I'm starting to pack for the flight tomorrow. On the way out in May, we were limited to two 50 pound suitcases apiece and faced with some interesting choices. (Put yourself in that position: Which 200 pounds of your stuff would you take with you, knowing that everything else needs to go into storage?) The choices are still interesting, but an additional 50 pounds is some relief. I'll have to pay a baggage fee for the domestic flight, but it's still cheaper than shipping the same amount overseas (which could easily run up to a truly insane $300!).
New computer win, new computer fail
August 11th, 2010(geek stuff)
On my to-do list for this trip: Get a new machine that will eventually replace my four-year-old MacBook Pro. It's mostly a precaution; I'm not seeing any behavior on my Mac that would suggest impending hardware failure, but... laptop hard drives are more fragile than their desktop counterparts, and usually the first thing to go in a laptop (being the only constantly-moving part). The tight deadline for Affectations is giving me paranoid fantasies of a hard drive crash at any moment, and I certainly wouldn't be able to afford taking unplanned time away from composition to shop, install Linux, configure software etc.
Well, now I don't have to do this in an unplanned way because I have the machine now, mostly set up.
What's working
-
Supercollider! The most important thing. I like to build my own from source -- I've been through that a few times before and already made the most likely mistakes, so no particular problems here: install the required packages, check out the latest version from SourceForge, "scons" and "sudo scons install." It launches FAST!
That's the big one. If I couldn't get this working, there would be no point in continuing. - KXStudio Linux (based on Ubuntu 10.04). Well, mostly working -- good enough for my immediate needs.
In case you haven't heard the rant before -- I do not like Windows.
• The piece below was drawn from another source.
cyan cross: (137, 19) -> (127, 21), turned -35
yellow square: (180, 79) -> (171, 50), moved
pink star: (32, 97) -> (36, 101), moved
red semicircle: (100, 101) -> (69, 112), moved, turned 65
There's a difference between tolerating a working environment (which I can do with Windows) and liking it. I need a UNIX kernel under the hood to like it. KXStudio is also prettier than Windows and highly customizable.
Speaking of Windows: The machine comes with Windows 7. Supposedly this is an improvement over Vista. Maybe so, but it's still sluggish compared to KXStudio. Take booting, for instance. KXStudio boots even faster than my Mac, and the Mac is already faster than previous Windows versions I've used. Windows 7? Still lagging behind. Time from power-up to login is uncomfortably long, and after that, the interface is far less than snappy -- i.e., click on the Start button at bottom left and wait 3-5 seconds before anything happens onscreen. This is a brand-new laptop that hasn't had time for the registry to get bloated, so... huh? The less time I spend there, the better.
What's not working
Ubuntu 10.04 has some bugs. Rather obscene ones, as it happens. I can't go with an earlier version, though, because they don't work with the Intel Core i3 CPU.
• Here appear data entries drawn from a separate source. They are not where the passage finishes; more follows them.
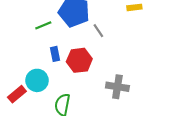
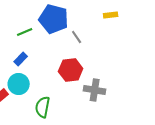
blue rectangle: (55, 54) -> (21, 59), moved, turned 56
red hexagon: (79, 60) -> (71, 70), moved

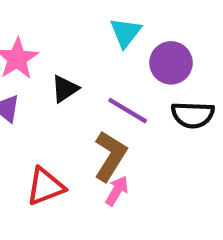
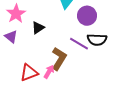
purple line: (128, 111) -> (79, 44), moved
pink arrow: (117, 191) -> (49, 72), moved

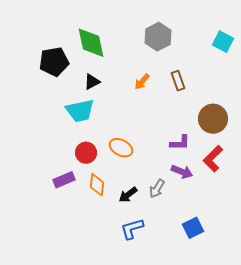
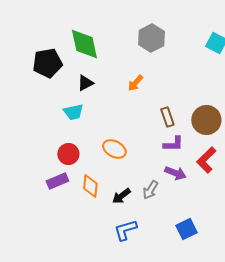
brown rectangle: (178, 81) -> (167, 117), moved
cyan trapezoid: (80, 111) -> (73, 112), size x0.7
red circle: (86, 153) -> (68, 154), moved

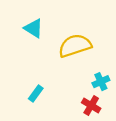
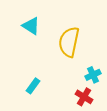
yellow semicircle: (75, 46) -> (69, 42), turned -60

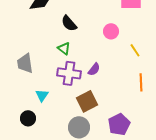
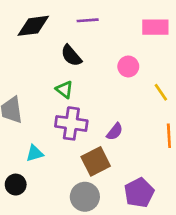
purple semicircle: (94, 69) -> (115, 132), moved
cyan triangle: (42, 95) -> (35, 153), turned 40

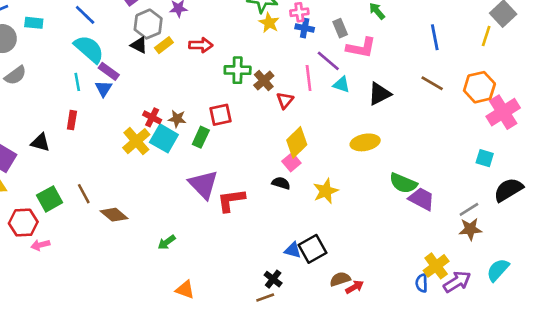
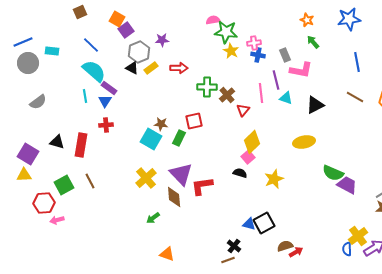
purple line: (328, 61) -> (276, 80), turned 36
gray semicircle: (15, 75) -> (38, 102), moved
red cross: (152, 117) -> (106, 125), moved, turned -32
red rectangle: (72, 120) -> (81, 145), moved, size x1.6
yellow cross: (136, 141) -> (146, 178), moved
brown diamond: (114, 215) -> (174, 197), moved, turned 45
- Waking from sleep or hibernation: From everything I read online, this is basically broken in 10.04, unfortunately labeled the Long Term Support version. At best, waking from sleep disables the network (actually, putting it to sleep disables the network, and waking up doesn't reverse that). More likely, the machine becomes unresponsive, calling for a hard reboot.
- WiFi: Ubuntu is supposed to have native support for Atheros WiFi cards. That's buggy. It detects the card and identifies the network, but fails to clear WEP security. Grrrrr. When I have time, I'll try to set up the Windows driver using ndiswrapper.
I can live with it. KXStudio boots so fast that shutting the machine down instead of sleeping is not much of an inconvenience, and I expect to have wired Internet access in most of the places where I'll use the machine. But it gives me a bit more appreciation for people who would rather tolerate Microsoft's corporate evil in exchange for an operating system that works out of the box.
The other win? The $500 price tag, vs. a couple grand for a new MacBook Pro. I could get used to that.